Fast Forward was Australia's highest-rating and most critically awarded commercial television sketch comedy show, broadcast for 90 one-hour episodes from 12 April 1989 to 26 November 1992.

The show was produced by Steve Vizard, who was also the executive producer, writer and performer, and starred Jane Turner, Gina Riley, Magda Szubanski (the three of whom went on to star in Kath & Kim), Marg Downey, Michael Veitch, Peter Moon, Alan Pentland, Steve Blackburn, Geoff Brooks, Ernie Dingo, the Rubbery Figures satirical puppets, and numerous guests and supporting stars, such as Gerry Connolly and Bryan Dawe.

Fast Forward was succeeded by the related series Full Frontal, and subsequently Totally Full Frontal, which were broadcast from 1993 to 1999. Full Frontal had a different main cast, but many of the Fast Forward cast guest starred.

Fast Forward was directed by Ted Emery. From its second series onward, Andrew Knight joined Steve Vizard and Ted Emery as executive producers of the show. They went on to establish the leading Australian production house, Artist Services.

All four seasons plus five 'best of' compilations of Fast Forward have been released on DVD. All four seasons were re-released in 2010.

**EXERCISES**
**1.** According to the Fast Forward passage, who directed the show?
**2.** Rewrite the Fast Forward passage starting with "Fast Forward was directed" and going on through "house, Artist Services.", and swap "executive producers" for "co-producers".
**3.** Write the next part of the Fast Forward passage after its last sentence.
The material that comes next is from a different source than the Fast Forward passage.

**SUPPLIED MATERIAL**
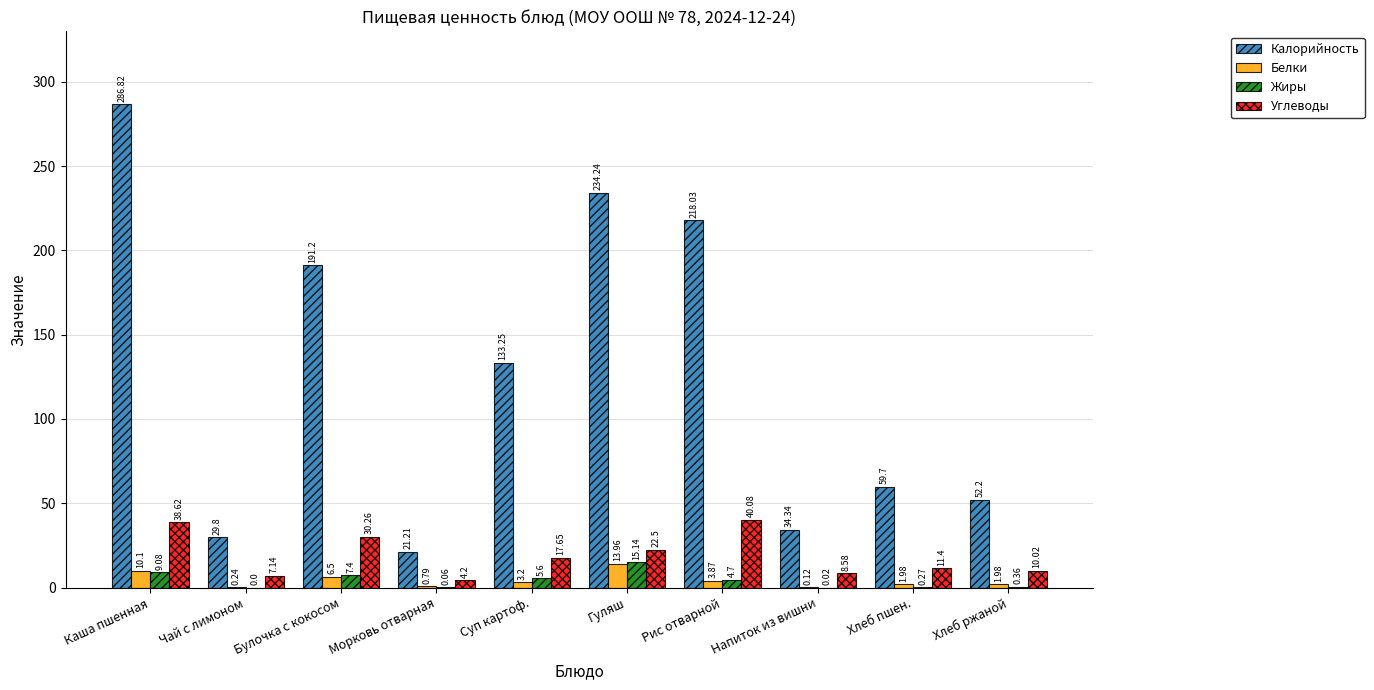

Which series changed the most between Рис отварной and Напиток из вишни?

Калорийность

**EXPECTED OUTPUTS**
**1.** Ted Emery directed Fast Forward.

**2.**
Fast Forward was directed by Ted Emery. From its second series onward, Andrew Knight joined Steve Vizard and Ted Emery as co-producers of the show. They went on to establish the leading Australian production house, Artist Services.

**3.**
In 2013, the Network Ten-owned channel, One, began airing half-hour-long specials titled Fast Forward Funniest Send-Ups which first aired in 1994, making it the first time the show has been shown since 1998.

Background
Many of the stars came from a 1985 Seven Network sketch comedy pilot called The Eleventh Hour, which also spawned The Comedy Company, via The D-Generation. Fast Forward was commissioned by Seven in late 1988. It was produced by Vizard's production company, United Film Completion, and broadcast on Seven Network. There were a number of working titles for the show, including Snapped Cable Television, as well as Fast Forward.

Style

Fast Forward was noted for its fast-paced satirical comedy which particularly lampooned the media, in particular film and TV, with its parodies of well-known television shows (such as Kung Fu, Lost In Space, The Munsters, and A Current Affair), personalities (such as Clive James, Jana Wendt, Derryn Hinch and Geoffrey Robertson) and commercials (such as for American Express and Nescafé).

Its subjects were also Australian politics, which it attacked through various political impersonations (including John Howard and Paul Keating), and also using the political puppets, Rubbery Figures, previously seen in small segments on the ABC, based on Peter Nicholson's political cartoons.

Another key distinguishing feature was the use of simulated channel surfing to switch from sketch to sketch, often in the middle of a sketch, sometimes after the punchline. Particularly a sketch would abruptly switch to a momentary segment of static, followed by another sketch, simulating the effect of the viewer repeatedly switching channels. The channel-surfing device became a distinctive hallmark of the show that helped move quickly from sketch to sketch.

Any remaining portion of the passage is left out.